The upper limit of the binding rate for the microbeads was calculated using the Smoluchowski-Levich equation [19] and was 3.46 particles/cm2; the working surface of the sensor was 1 cm2, so the calculated value meant that 2,000 particles would be bound within 10 min. Here we can conclude that the binding rate of polyelectrolyte-coated microbeads to the surface of the biosensor coated with the oppositely charged polyelectrolyte in our system was close to the highest possible rate. Perhaps, it did not reach its maximum because the binding of microbeads to the surface is not instant and under real life conditions is determined not only by the diffusion of microparticles but also by their interaction with the surface. Therefore, we assume that the kinetics of bacterial cell binding to the sensor surface functionalized by antibodies can differ from that demonstrated in our experiment involving microbeads. 
It should be noted that changes in the composition of the microbeads-containing solution affected the binding kinetics only insignificantly.

VI. Optimization of detection of bacterial toxins

The results obtained in the experiment demonstrate the feasibility of multiplex detection of bacterial toxins using a PCSM-based biosensor. The detection limit can be lowered by (1) the use of affinity purified antibodies to the studied toxins; the antibody-antigen affinity is crucial because each molecule lacking it negatively affects the effective area of the sensor surface; (2) changing the parameters of the measuring flow cell [20]; (3) enhancing the signal by gold nanoparticles: the intensity of the signal from the crystal depends on mass transfer, so the use of specific antibodies recognizing a sterically distant epitope of the target protein and conjugated to colloid gold will increase the signal intensity at the same concentration of an analyte [2122].

CONCLUSIONS

This work demonstrates the feasibility of PCSM-based detection of microparticles similar to bacterial cells in terms of their size in a liquid sample. We hope that the obtained results will assist development of protocols for real-time detection of bacteria in flow cells.
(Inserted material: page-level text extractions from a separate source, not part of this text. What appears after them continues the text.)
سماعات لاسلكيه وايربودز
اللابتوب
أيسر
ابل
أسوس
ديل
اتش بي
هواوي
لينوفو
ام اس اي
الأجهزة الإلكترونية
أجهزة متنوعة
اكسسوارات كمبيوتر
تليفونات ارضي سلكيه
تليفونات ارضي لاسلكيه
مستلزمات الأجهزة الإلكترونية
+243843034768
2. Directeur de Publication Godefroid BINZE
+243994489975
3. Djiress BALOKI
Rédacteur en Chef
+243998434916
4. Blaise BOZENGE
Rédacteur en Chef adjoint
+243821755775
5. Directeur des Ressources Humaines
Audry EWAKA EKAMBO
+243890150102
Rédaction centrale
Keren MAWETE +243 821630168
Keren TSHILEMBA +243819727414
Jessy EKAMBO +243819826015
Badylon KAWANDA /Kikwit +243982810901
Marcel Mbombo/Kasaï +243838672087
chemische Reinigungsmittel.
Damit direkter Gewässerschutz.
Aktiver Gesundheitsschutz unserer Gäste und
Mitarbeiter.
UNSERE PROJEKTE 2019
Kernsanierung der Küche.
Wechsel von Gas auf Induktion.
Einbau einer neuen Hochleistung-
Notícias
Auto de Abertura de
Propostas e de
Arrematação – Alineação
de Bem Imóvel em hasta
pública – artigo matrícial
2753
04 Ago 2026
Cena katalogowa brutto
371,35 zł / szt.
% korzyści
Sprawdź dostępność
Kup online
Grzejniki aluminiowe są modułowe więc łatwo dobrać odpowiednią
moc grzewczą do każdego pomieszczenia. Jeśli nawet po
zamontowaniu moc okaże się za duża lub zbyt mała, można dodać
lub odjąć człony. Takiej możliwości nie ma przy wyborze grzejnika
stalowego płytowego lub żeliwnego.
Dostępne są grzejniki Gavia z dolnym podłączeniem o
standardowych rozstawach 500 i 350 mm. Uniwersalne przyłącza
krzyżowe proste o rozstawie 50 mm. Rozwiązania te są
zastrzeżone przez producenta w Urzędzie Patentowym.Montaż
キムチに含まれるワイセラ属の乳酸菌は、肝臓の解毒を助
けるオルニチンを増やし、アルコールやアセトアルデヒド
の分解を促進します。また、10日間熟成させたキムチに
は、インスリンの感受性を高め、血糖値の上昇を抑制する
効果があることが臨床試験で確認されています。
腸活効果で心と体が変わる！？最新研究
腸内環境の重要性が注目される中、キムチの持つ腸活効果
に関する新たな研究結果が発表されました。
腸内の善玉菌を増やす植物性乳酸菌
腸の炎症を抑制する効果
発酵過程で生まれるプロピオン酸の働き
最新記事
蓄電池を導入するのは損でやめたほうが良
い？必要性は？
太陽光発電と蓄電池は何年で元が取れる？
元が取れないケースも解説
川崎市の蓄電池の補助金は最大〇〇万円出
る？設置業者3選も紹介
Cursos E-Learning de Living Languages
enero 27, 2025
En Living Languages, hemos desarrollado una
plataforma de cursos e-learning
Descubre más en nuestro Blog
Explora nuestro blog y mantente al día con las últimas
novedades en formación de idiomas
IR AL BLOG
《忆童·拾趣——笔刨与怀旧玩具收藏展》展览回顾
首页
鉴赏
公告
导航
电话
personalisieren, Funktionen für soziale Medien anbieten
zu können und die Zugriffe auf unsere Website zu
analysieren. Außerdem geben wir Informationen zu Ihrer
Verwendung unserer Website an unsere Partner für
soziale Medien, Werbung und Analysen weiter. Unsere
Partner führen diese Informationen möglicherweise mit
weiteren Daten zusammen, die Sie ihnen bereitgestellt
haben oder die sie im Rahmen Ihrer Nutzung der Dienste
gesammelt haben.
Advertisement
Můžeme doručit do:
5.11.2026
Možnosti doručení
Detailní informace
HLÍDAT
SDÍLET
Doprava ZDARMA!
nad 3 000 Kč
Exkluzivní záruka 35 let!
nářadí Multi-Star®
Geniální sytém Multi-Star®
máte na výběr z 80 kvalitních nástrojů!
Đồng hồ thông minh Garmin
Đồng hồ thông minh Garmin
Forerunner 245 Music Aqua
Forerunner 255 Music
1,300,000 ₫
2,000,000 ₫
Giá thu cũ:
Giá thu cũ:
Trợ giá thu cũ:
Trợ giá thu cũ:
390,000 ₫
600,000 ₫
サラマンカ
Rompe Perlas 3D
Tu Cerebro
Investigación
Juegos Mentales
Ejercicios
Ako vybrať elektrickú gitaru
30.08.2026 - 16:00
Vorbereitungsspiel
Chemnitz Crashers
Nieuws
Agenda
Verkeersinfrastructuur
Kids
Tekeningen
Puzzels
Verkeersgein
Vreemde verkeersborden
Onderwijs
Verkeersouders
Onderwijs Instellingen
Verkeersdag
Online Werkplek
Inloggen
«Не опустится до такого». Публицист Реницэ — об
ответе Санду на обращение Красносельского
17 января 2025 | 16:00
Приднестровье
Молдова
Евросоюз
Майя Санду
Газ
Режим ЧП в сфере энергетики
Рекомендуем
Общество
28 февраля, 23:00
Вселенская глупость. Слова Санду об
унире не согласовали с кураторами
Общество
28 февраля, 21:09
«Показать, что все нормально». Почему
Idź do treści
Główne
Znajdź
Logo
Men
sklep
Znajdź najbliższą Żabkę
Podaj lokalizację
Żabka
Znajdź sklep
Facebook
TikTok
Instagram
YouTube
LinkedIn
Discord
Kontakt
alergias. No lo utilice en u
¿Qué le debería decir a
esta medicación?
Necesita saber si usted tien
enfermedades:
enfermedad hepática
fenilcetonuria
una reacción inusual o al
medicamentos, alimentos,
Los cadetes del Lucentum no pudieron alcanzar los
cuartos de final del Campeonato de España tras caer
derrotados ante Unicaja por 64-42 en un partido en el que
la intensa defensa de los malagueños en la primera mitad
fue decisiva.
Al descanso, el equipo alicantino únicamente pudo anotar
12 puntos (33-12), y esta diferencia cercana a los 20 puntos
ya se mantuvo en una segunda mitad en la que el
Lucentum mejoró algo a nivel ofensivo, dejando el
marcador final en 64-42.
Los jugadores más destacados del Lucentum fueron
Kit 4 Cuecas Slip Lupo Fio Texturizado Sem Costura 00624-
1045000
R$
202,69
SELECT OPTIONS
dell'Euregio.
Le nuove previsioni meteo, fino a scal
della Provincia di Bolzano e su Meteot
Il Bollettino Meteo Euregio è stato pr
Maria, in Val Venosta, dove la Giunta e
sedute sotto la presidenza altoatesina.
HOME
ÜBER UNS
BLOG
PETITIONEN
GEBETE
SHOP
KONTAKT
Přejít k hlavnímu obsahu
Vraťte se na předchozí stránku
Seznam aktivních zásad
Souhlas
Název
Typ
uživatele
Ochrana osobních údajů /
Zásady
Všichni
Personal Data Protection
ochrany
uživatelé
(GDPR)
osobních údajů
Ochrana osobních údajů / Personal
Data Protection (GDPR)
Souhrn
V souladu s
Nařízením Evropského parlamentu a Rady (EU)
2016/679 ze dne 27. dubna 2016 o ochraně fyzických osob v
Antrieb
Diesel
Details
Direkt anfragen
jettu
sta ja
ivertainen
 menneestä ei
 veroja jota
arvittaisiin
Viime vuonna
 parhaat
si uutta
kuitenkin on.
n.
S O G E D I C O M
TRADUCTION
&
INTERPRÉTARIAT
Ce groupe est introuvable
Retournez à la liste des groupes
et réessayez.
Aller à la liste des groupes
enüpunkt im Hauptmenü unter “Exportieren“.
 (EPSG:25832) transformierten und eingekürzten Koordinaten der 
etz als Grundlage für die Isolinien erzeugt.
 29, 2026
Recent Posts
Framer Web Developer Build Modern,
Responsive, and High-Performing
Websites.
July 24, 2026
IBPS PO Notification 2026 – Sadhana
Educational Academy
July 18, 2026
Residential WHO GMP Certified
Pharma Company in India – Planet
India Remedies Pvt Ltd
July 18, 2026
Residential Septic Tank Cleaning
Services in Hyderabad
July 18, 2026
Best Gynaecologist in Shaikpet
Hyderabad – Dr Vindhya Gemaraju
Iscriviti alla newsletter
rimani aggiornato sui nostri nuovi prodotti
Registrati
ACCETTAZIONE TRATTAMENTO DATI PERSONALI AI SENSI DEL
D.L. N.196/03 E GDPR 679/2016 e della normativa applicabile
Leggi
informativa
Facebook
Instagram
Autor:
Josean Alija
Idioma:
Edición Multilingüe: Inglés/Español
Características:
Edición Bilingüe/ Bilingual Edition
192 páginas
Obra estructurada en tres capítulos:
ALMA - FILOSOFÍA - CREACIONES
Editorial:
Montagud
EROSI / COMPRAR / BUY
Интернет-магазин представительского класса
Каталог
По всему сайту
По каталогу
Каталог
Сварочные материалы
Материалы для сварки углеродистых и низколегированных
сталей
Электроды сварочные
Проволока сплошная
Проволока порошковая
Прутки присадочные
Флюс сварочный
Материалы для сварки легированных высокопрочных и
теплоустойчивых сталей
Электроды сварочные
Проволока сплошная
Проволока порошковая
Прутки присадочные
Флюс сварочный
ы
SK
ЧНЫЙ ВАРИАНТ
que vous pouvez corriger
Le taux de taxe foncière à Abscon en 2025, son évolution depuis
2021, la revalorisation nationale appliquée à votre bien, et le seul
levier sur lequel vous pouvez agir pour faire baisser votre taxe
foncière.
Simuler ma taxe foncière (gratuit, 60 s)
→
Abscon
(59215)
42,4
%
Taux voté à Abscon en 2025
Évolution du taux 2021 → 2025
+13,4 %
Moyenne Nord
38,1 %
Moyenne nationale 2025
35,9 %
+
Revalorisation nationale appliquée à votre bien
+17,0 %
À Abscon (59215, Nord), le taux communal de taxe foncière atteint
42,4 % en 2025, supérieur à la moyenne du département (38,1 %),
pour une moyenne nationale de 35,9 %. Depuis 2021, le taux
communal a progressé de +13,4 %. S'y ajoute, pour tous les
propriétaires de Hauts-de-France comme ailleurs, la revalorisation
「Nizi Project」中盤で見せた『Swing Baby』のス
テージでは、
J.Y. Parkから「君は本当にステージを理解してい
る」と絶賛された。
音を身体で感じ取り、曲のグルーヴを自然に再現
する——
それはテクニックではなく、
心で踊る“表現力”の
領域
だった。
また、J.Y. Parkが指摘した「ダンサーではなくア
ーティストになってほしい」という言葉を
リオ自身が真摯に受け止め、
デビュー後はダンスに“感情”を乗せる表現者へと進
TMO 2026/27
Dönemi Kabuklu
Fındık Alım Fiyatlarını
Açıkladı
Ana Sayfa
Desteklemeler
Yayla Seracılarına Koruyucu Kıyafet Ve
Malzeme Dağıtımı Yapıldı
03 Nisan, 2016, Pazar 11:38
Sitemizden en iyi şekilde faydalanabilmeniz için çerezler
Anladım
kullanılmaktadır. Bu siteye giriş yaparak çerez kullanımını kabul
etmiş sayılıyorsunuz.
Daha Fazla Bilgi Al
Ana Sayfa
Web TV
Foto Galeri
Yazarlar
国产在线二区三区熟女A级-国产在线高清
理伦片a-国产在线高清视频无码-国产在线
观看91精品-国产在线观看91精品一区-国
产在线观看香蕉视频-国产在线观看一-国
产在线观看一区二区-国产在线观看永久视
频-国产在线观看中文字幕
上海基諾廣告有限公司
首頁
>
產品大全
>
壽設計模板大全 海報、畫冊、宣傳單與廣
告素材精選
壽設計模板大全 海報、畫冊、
The proposed technique is suitable for multiplex detection of protein toxins: the exotoxin A of Pseudomonas aeruginosa and the heat-labile toxin LT of Escherichia coli. Our findings could be used to design rapid and cheap tools for measuring bacterial contamination of water and food and establishing fast and accurate diagnosis of bacterial infections by detecting bacterial cells and their metabolites in the samples of biological fluids.